On day one of week one Beck was able to perform 2 sets of 10 in the no-weight squat and finished with one tough set of 10 reps holding a 25 pound plate. These were deep pause squats: on day 64 Beck barbell-squatted an ultra-deep set of 5 reps with 125 pounds. On week one, day one Beck deadlifted a 54 pound kettlebell for 10 reps and pulled 135 for 5 tough reps in the Sumo deadlift. 70 days later he deadlifted 205 for three easy reps.  
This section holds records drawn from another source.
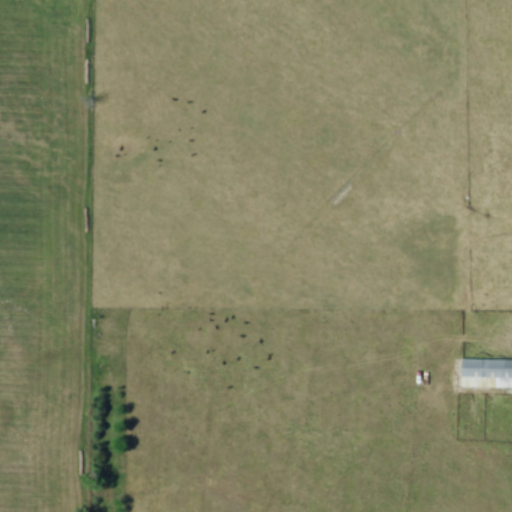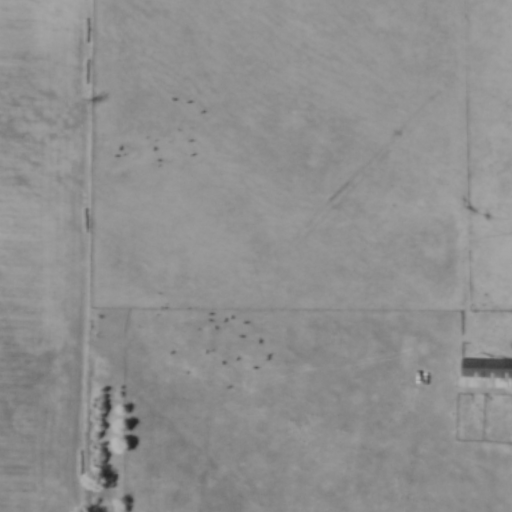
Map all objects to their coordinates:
building: (487, 366)
building: (487, 374)
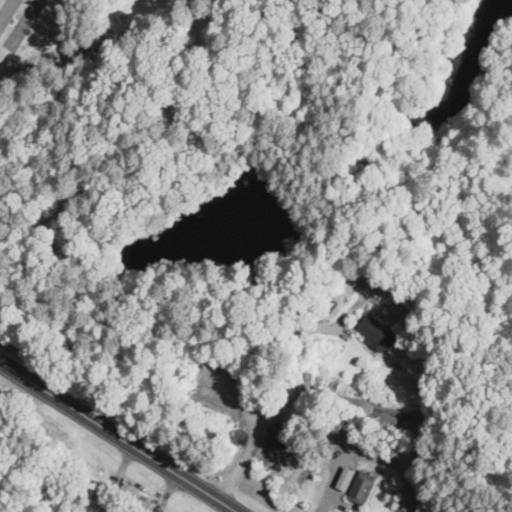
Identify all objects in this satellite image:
building: (8, 15)
building: (28, 25)
building: (189, 111)
road: (388, 144)
road: (98, 162)
pier: (242, 163)
road: (304, 326)
building: (379, 332)
building: (379, 333)
building: (433, 348)
road: (295, 399)
road: (118, 435)
building: (363, 486)
building: (362, 489)
road: (330, 496)
road: (343, 502)
road: (122, 511)
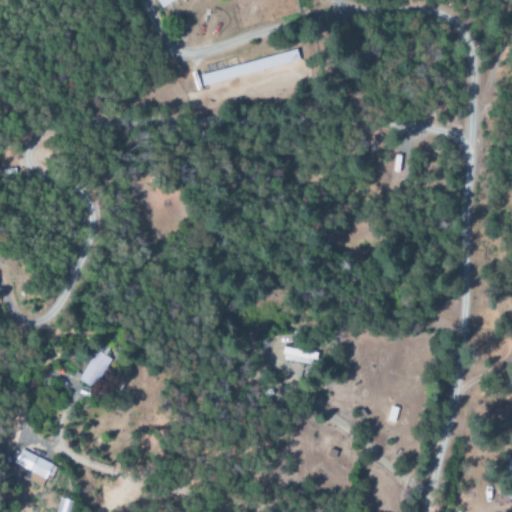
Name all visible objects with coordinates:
building: (248, 68)
road: (462, 317)
building: (298, 356)
building: (93, 369)
building: (32, 467)
building: (508, 470)
building: (63, 505)
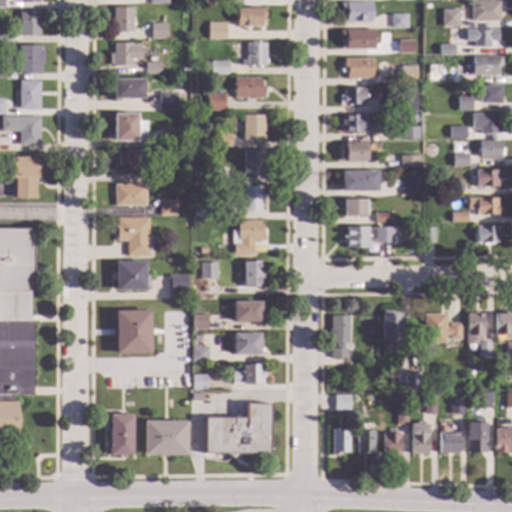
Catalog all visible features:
building: (400, 0)
building: (26, 1)
building: (157, 2)
building: (220, 2)
building: (0, 4)
building: (482, 11)
building: (354, 12)
building: (354, 12)
building: (482, 12)
building: (248, 18)
building: (248, 18)
building: (447, 18)
building: (121, 19)
building: (447, 19)
building: (120, 20)
building: (397, 21)
building: (396, 22)
building: (27, 23)
building: (27, 23)
building: (157, 31)
building: (157, 31)
building: (214, 31)
building: (215, 31)
building: (6, 37)
building: (479, 37)
building: (480, 38)
building: (355, 39)
building: (356, 40)
building: (403, 47)
building: (404, 47)
building: (444, 50)
building: (444, 50)
building: (123, 54)
building: (122, 55)
building: (253, 55)
building: (253, 55)
building: (27, 60)
building: (28, 60)
building: (483, 66)
building: (483, 66)
building: (151, 68)
building: (216, 68)
building: (216, 68)
building: (356, 68)
building: (150, 69)
building: (356, 69)
building: (2, 70)
building: (183, 72)
building: (405, 75)
building: (406, 75)
building: (451, 78)
building: (246, 88)
building: (246, 88)
building: (126, 89)
building: (126, 89)
building: (487, 94)
building: (26, 95)
building: (487, 95)
building: (26, 96)
building: (350, 96)
building: (351, 96)
building: (166, 101)
building: (166, 102)
building: (211, 102)
building: (405, 102)
building: (407, 102)
building: (212, 103)
building: (462, 104)
building: (462, 104)
building: (1, 106)
building: (1, 107)
building: (410, 119)
building: (378, 123)
building: (483, 123)
building: (354, 124)
building: (483, 124)
building: (353, 125)
building: (126, 127)
building: (123, 128)
building: (251, 128)
building: (251, 128)
building: (21, 129)
building: (21, 129)
building: (407, 133)
building: (408, 133)
building: (455, 133)
building: (455, 133)
building: (167, 134)
building: (168, 137)
building: (222, 140)
building: (221, 141)
building: (487, 149)
building: (488, 150)
building: (351, 152)
building: (351, 152)
building: (126, 158)
building: (125, 159)
building: (458, 160)
building: (457, 161)
building: (251, 162)
building: (407, 162)
building: (407, 162)
building: (251, 163)
building: (157, 174)
building: (23, 176)
building: (214, 176)
building: (21, 177)
building: (484, 179)
building: (484, 179)
building: (357, 181)
building: (357, 182)
building: (407, 186)
building: (407, 186)
building: (454, 189)
building: (127, 195)
building: (128, 195)
building: (249, 198)
building: (250, 198)
building: (481, 205)
building: (482, 206)
building: (166, 208)
building: (166, 208)
building: (352, 208)
building: (352, 208)
building: (218, 212)
building: (199, 214)
road: (36, 215)
building: (456, 217)
building: (457, 217)
building: (380, 218)
building: (381, 218)
building: (131, 234)
building: (484, 235)
building: (485, 235)
building: (132, 236)
building: (365, 236)
building: (385, 236)
building: (426, 236)
building: (427, 236)
building: (244, 237)
building: (245, 237)
building: (354, 238)
road: (73, 249)
road: (309, 256)
building: (206, 271)
building: (206, 271)
building: (251, 274)
building: (251, 274)
road: (410, 275)
building: (129, 276)
building: (129, 277)
building: (175, 284)
building: (176, 285)
building: (14, 312)
building: (245, 312)
building: (245, 312)
building: (197, 322)
building: (13, 323)
building: (197, 323)
building: (501, 324)
building: (501, 325)
building: (389, 327)
building: (389, 327)
building: (472, 328)
building: (438, 329)
building: (438, 330)
building: (130, 333)
building: (130, 333)
building: (475, 335)
building: (194, 336)
building: (337, 336)
building: (337, 338)
building: (244, 344)
building: (244, 344)
building: (482, 350)
building: (507, 350)
building: (508, 350)
building: (197, 354)
building: (197, 354)
road: (141, 363)
building: (246, 375)
building: (246, 375)
building: (409, 381)
building: (411, 381)
building: (197, 382)
building: (197, 382)
building: (195, 397)
building: (482, 400)
building: (507, 400)
building: (507, 400)
building: (481, 401)
building: (340, 403)
building: (340, 403)
building: (427, 405)
road: (209, 406)
building: (427, 406)
building: (454, 406)
building: (454, 406)
building: (399, 417)
building: (7, 420)
building: (237, 432)
building: (237, 433)
building: (118, 435)
building: (118, 435)
building: (474, 437)
building: (162, 438)
building: (162, 438)
building: (473, 438)
building: (417, 439)
building: (417, 439)
building: (501, 441)
building: (502, 441)
building: (338, 442)
building: (338, 442)
building: (363, 442)
building: (363, 443)
building: (447, 443)
building: (389, 444)
building: (446, 444)
building: (389, 445)
road: (293, 495)
road: (37, 499)
road: (74, 505)
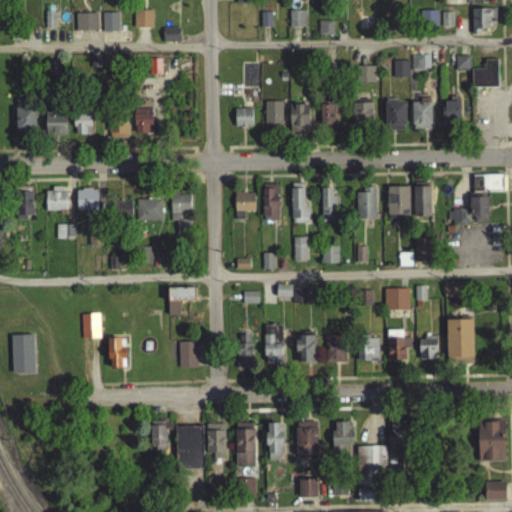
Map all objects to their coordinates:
building: (298, 0)
building: (457, 1)
building: (241, 4)
building: (427, 21)
building: (482, 23)
building: (142, 24)
building: (265, 24)
building: (296, 24)
building: (49, 25)
building: (85, 27)
building: (109, 27)
building: (325, 33)
building: (170, 39)
road: (362, 48)
road: (106, 52)
building: (461, 67)
building: (416, 68)
building: (154, 71)
building: (399, 74)
building: (363, 79)
building: (485, 80)
building: (327, 117)
building: (272, 119)
building: (420, 119)
building: (451, 119)
building: (361, 120)
building: (394, 121)
building: (242, 123)
building: (297, 123)
building: (24, 125)
building: (142, 126)
building: (55, 128)
building: (81, 129)
road: (256, 164)
building: (486, 188)
road: (214, 198)
building: (55, 204)
building: (86, 204)
building: (27, 205)
building: (397, 206)
building: (421, 206)
building: (269, 207)
building: (242, 209)
building: (327, 209)
building: (365, 209)
building: (297, 210)
building: (122, 214)
building: (148, 215)
building: (470, 217)
building: (180, 218)
building: (64, 236)
building: (94, 239)
building: (299, 254)
building: (421, 255)
building: (328, 258)
building: (360, 259)
building: (404, 264)
building: (266, 266)
road: (107, 279)
road: (363, 280)
building: (453, 294)
building: (292, 297)
building: (419, 298)
building: (249, 302)
building: (178, 304)
building: (395, 304)
building: (89, 331)
building: (459, 346)
building: (272, 349)
building: (397, 350)
building: (334, 353)
building: (427, 353)
building: (304, 354)
building: (367, 355)
building: (243, 356)
building: (114, 358)
building: (21, 359)
building: (186, 359)
road: (305, 395)
building: (158, 441)
building: (341, 442)
building: (396, 443)
building: (305, 444)
building: (215, 445)
building: (274, 446)
building: (490, 446)
building: (244, 450)
building: (187, 452)
building: (370, 471)
railway: (13, 484)
building: (213, 491)
building: (244, 492)
building: (306, 493)
building: (338, 494)
building: (493, 496)
road: (356, 504)
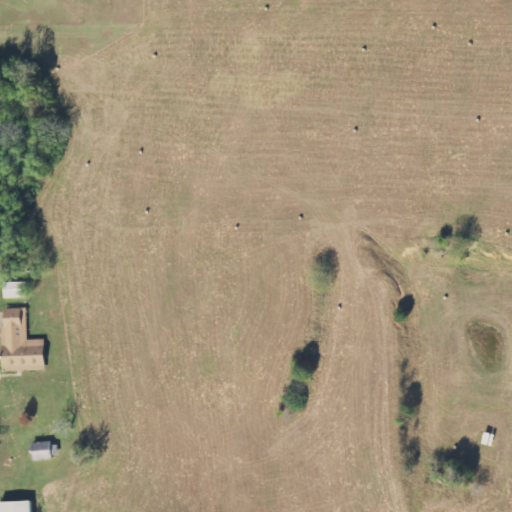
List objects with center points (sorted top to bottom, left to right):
building: (16, 290)
building: (22, 344)
building: (46, 451)
building: (17, 506)
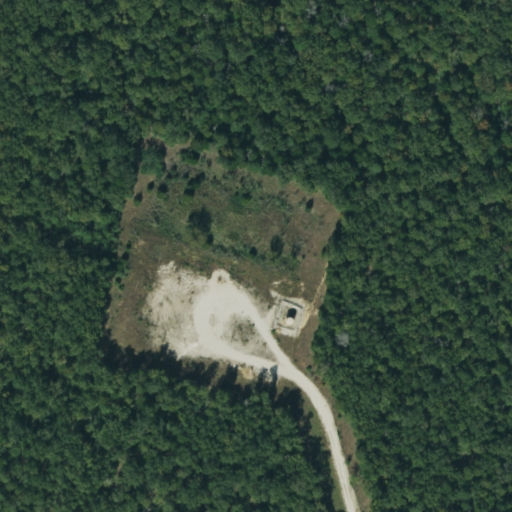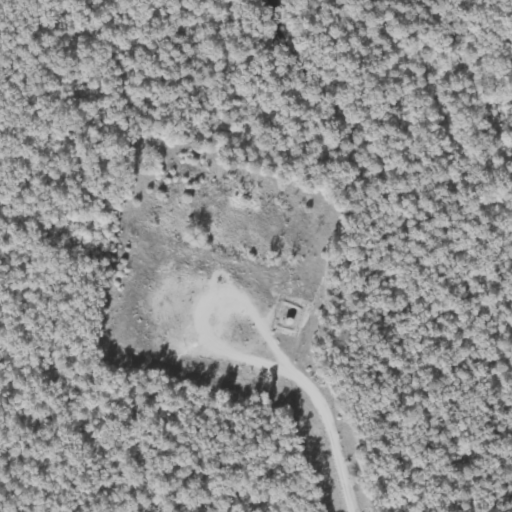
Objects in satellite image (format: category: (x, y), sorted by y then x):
road: (27, 499)
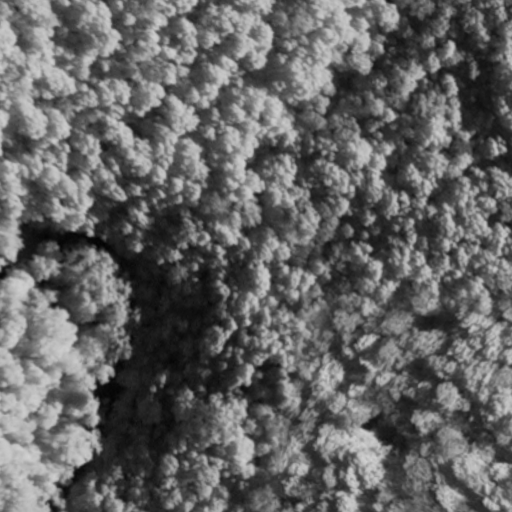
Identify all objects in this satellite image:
road: (295, 237)
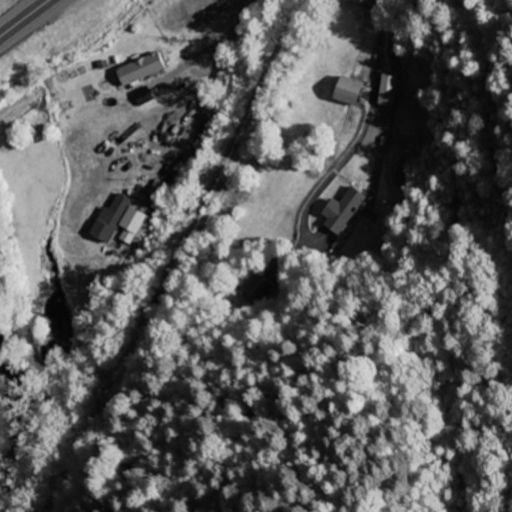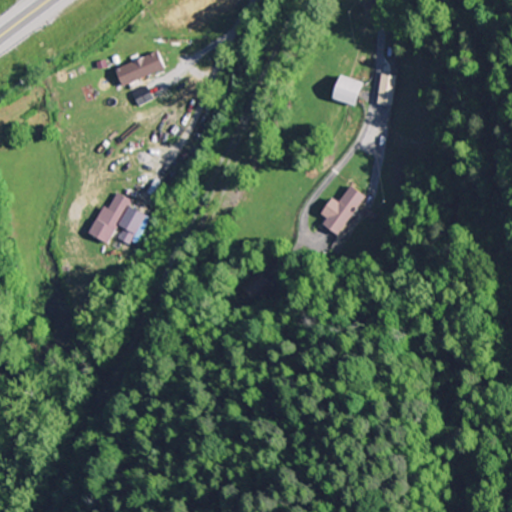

On day one of week one Jim Vee hit a set of 30 reps, then 20 and finally 16 reps in the 'no-weight' pause squat: on day 45 JV blasted up two sets of 8 reps with 140 pounds in the barbell back squat. In week one on day one Jim sumo deadlifted a 54 pound kettlebell for three sets of ten reps: on day 46 he deadlifted 225 for a triple.

It's one thing to lose body weight - it's quite another to lose body fat while adding muscle in the process. Both men continue to roll on.  I am all about "teaching people to fish" instead of continually "selling them fish." These two men now understand the 'system' and at this juncture each man has successfully been taught how to fish.